Council of Ephesus – 431 – This was another Eastern controversy discussing whether Jesus’ two natures were separate. Was His humanity separate from His divine nature? Before we fly off the handle at these early patristic men, we must remember the lack of resources that existed in their day. We have the luxury of studying centuries of brilliant God-ordained theologians who gave clarity and direction to these doctrines. The counter man who came to the forefront this time was Nestorius. He was a presbyter in Antioch, and he rejected the direction of Gregory Nazianus in the use of Mary in the discussion of Jesus’ nature. He wanted to completely separate the two natures of Christ. He would argue that the divine could not have been involved in the basic things of life like birth and sufferings, therefore no essential union between the natures existed. Cyril of Alexandria and Celestine of Rome were two prominent men at this council. Eventually Nestorianism was condemned, and the council decided that unity existed between the two natures of Christ. Nestorius was deposed to Persia where he founded the Nestorian church.

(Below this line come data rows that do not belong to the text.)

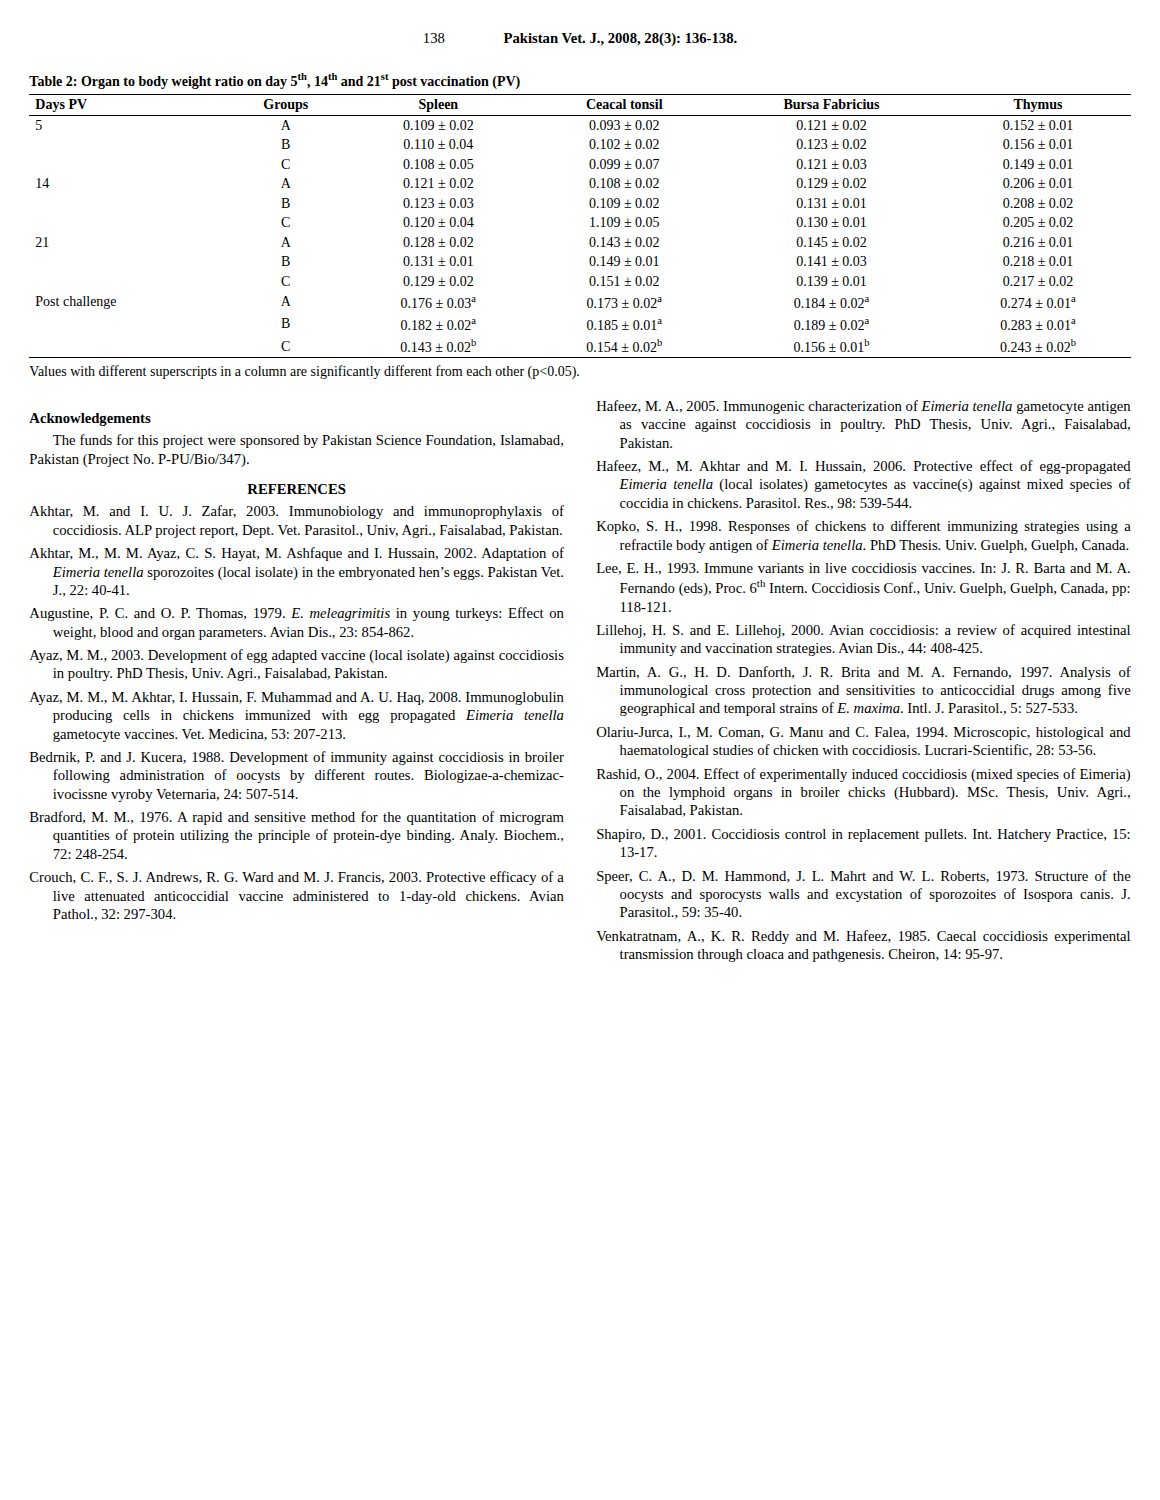138 Pakistan Vet. J., 2008, 28(3): 136-138.
Table 2: Organ to body weight ratio on day 5 th , 14 th and 21 st post vaccination (PV)
| Days PV | Groups | Spleen | Ceacal tonsil | Bursa Fabricius | Thymus |
| --- | --- | --- | --- | --- | --- |
| 5 | A | 0.109 ± 0.02 | 0.093 ± 0.02 | 0.121 ± 0.02 | 0.152 ± 0.01 |
| | B | 0.110 ± 0.04 | 0.102 ± 0.02 | 0.123 ± 0.02 | 0.156 ± 0.01 |
| | C | 0.108 ± 0.05 | 0.099 ± 0.07 | 0.121 ± 0.03 | 0.149 ± 0.01 |
| 14 | A | 0.121 ± 0.02 | 0.108 ± 0.02 | 0.129 ± 0.02 | 0.206 ± 0.01 |
| | B | 0.123 ± 0.03 | 0.109 ± 0.02 | 0.131 ± 0.01 | 0.208 ± 0.02 |
| | C | 0.120 ± 0.04 | 1.109 ± 0.05 | 0.130 ± 0.01 | 0.205 ± 0.02 |
| 21 | A | 0.128 ± 0.02 | 0.143 ± 0.02 | 0.145 ± 0.02 | 0.216 ± 0.01 |
| | B | 0.131 ± 0.01 | 0.149 ± 0.01 | 0.141 ± 0.03 | 0.218 ± 0.01 |
| | C | 0.129 ± 0.02 | 0.151 ± 0.02 | 0.139 ± 0.01 | 0.217 ± 0.02 |
| Post challenge | A | 0.176 ± 0.03 a | 0.173 ± 0.02 a | 0.184 ± 0.02 a | 0.274 ± 0.01 a |
| | B | 0.182 ± 0.02 a | 0.185 ± 0.01 a | 0.189 ± 0.02 a | 0.283 ± 0.01 a |
| | C | 0.143 ± 0.02 b | 0.154 ± 0.02 b | 0.156 ± 0.01 b | 0.243 ± 0.02 b |
Values with different superscripts in a column are significantly different from each other (p<0.05).
Acknowledgements
The funds for this project were sponsored by Pakistan Science Foundation, Islamabad, Pakistan (Project No. P-PU/Bio/347).
REFERENCES
Akhtar, M. and I. U. J. Zafar, 2003. Immunobiology and immunoprophylaxis of coccidiosis. ALP project report, Dept. Vet. Parasitol., Univ, Agri., Faisalabad, Pakistan.
Akhtar, M., M. M. Ayaz, C. S. Hayat, M. Ashfaque and I. Hussain, 2002. Adaptation of Eimeria tenella sporozoites (local isolate) in the embryonated hen’s eggs. Pakistan Vet. J., 22: 40-41.
Augustine, P. C. and O. P. Thomas, 1979. E. meleagrimitis in young turkeys: Effect on weight, blood and organ parameters. Avian Dis., 23: 854-862.
Ayaz, M. M., 2003. Development of egg adapted vaccine (local isolate) against coccidiosis in poultry. PhD Thesis, Univ. Agri., Faisalabad, Pakistan.
Ayaz, M. M., M. Akhtar, I. Hussain, F. Muhammad and A. U. Haq, 2008. Immunoglobulin producing cells in chickens immunized with egg propagated Eimeria tenella gametocyte vaccines. Vet. Medicina, 53: 207-213.
Bedrnik, P. and J. Kucera, 1988. Development of immunity against coccidiosis in broiler following administration of oocysts by different routes. Biologizae-a-chemizac-ivocissne vyroby Veternaria, 24: 507-514.
Bradford, M. M., 1976. A rapid and sensitive method for the quantitation of microgram quantities of protein utilizing the principle of protein-dye binding. Analy. Biochem., 72: 248-254.
Crouch, C. F., S. J. Andrews, R. G. Ward and M. J. Francis, 2003. Protective efficacy of a live attenuated anticoccidial vaccine administered to 1-day-old chickens. Avian Pathol., 32: 297-304.
Hafeez, M. A., 2005. Immunogenic characterization of Eimeria tenella gametocyte antigen as vaccine against coccidiosis in poultry. PhD Thesis, Univ. Agri., Faisalabad, Pakistan.
Hafeez, M., M. Akhtar and M. I. Hussain, 2006. Protective effect of egg-propagated Eimeria tenella (local isolates) gametocytes as vaccine(s) against mixed species of coccidia in chickens. Parasitol. Res., 98: 539-544.
Kopko, S. H., 1998. Responses of chickens to different immunizing strategies using a refractile body antigen of Eimeria tenella. PhD Thesis. Univ. Guelph, Guelph, Canada.
Lee, E. H., 1993. Immune variants in live coccidiosis vaccines. In: J. R. Barta and M. A. Fernando (eds), Proc. 6th Intern. Coccidiosis Conf., Univ. Guelph, Guelph, Canada, pp: 118-121.
Lillehoj, H. S. and E. Lillehoj, 2000. Avian coccidiosis: a review of acquired intestinal immunity and vaccination strategies. Avian Dis., 44: 408-425.
Martin, A. G., H. D. Danforth, J. R. Brita and M. A. Fernando, 1997. Analysis of immunological cross protection and sensitivities to anticoccidial drugs among five geographical and temporal strains of E. maxima. Intl. J. Parasitol., 5: 527-533.
Olariu-Jurca, I., M. Coman, G. Manu and C. Falea, 1994. Microscopic, histological and haematological studies of chicken with coccidiosis. Lucrari-Scientific, 28: 53-56.
Rashid, O., 2004. Effect of experimentally induced coccidiosis (mixed species of Eimeria) on the lymphoid organs in broiler chicks (Hubbard). MSc. Thesis, Univ. Agri., Faisalabad, Pakistan.
Shapiro, D., 2001. Coccidiosis control in replacement pullets. Int. Hatchery Practice, 15: 13-17.
Speer, C. A., D. M. Hammond, J. L. Mahrt and W. L. Roberts, 1973. Structure of the oocysts and sporocysts walls and excystation of sporozoites of Isospora canis. J. Parasitol., 59: 35-40.
Venkatratnam, A., K. R. Reddy and M. Hafeez, 1985. Caecal coccidiosis experimental transmission through cloaca and pathgenesis. Cheiron, 14: 95-97.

“Robbers” Council – 449 – This council held in Ephesus was centered on the issue of Christ possessing one nature or two. A monk from Constantinople began promoting that Jesus only had one nature. The divinity and humanity of Jesus converged to form one new unique nature. That monk’s name was Eutychius, and the council exonerated him without the presence of the bishop of Rome, Leo I. A year before, in 448, Eutychius was denounced at a synod in Constantinople. This later became known to birth a group called monophysites, or the denial of the duality to Christ’s natures.
Council of Chalcedon – 451 – This is the fifth and final major church council in the patristic era. The council was held May 23, 451 and was summoned by Emperor Marcian. It took place in Chalcedon, which was located just across from Constantinople. This council features 520 bishops, mostly from the eastern portion of the empire, but some from North Africa and Rome also came. As a result of Leo I’s denial of the validity of the council of 449, this council put forward and affirmed the reality yet mystery of the two co-existing natures of Jesus. There were those who would not accept this decision, and they became known as the monophysites, mentioned above. They eventually made their way to Egypt and Ethiopia and portions of Syria.
Anyone could sit and show disdain for the church councils. You might even think you have a biblical exegetical rationale for deposing them. However, I think on the contrary. I see Constantine as God’s instrument to bring about a united front to attack and denounce heretical teachings throughout the first centuries. I also see the Jerusalem council as the blueprint for said councils, and am thankful that they happened. With the councils we see the preservation of sound biblical doctrine concerning the person and nature of Christ. We have the unique privilege to look back and see the mighty hand of God direct and fulfill His ordained purposes!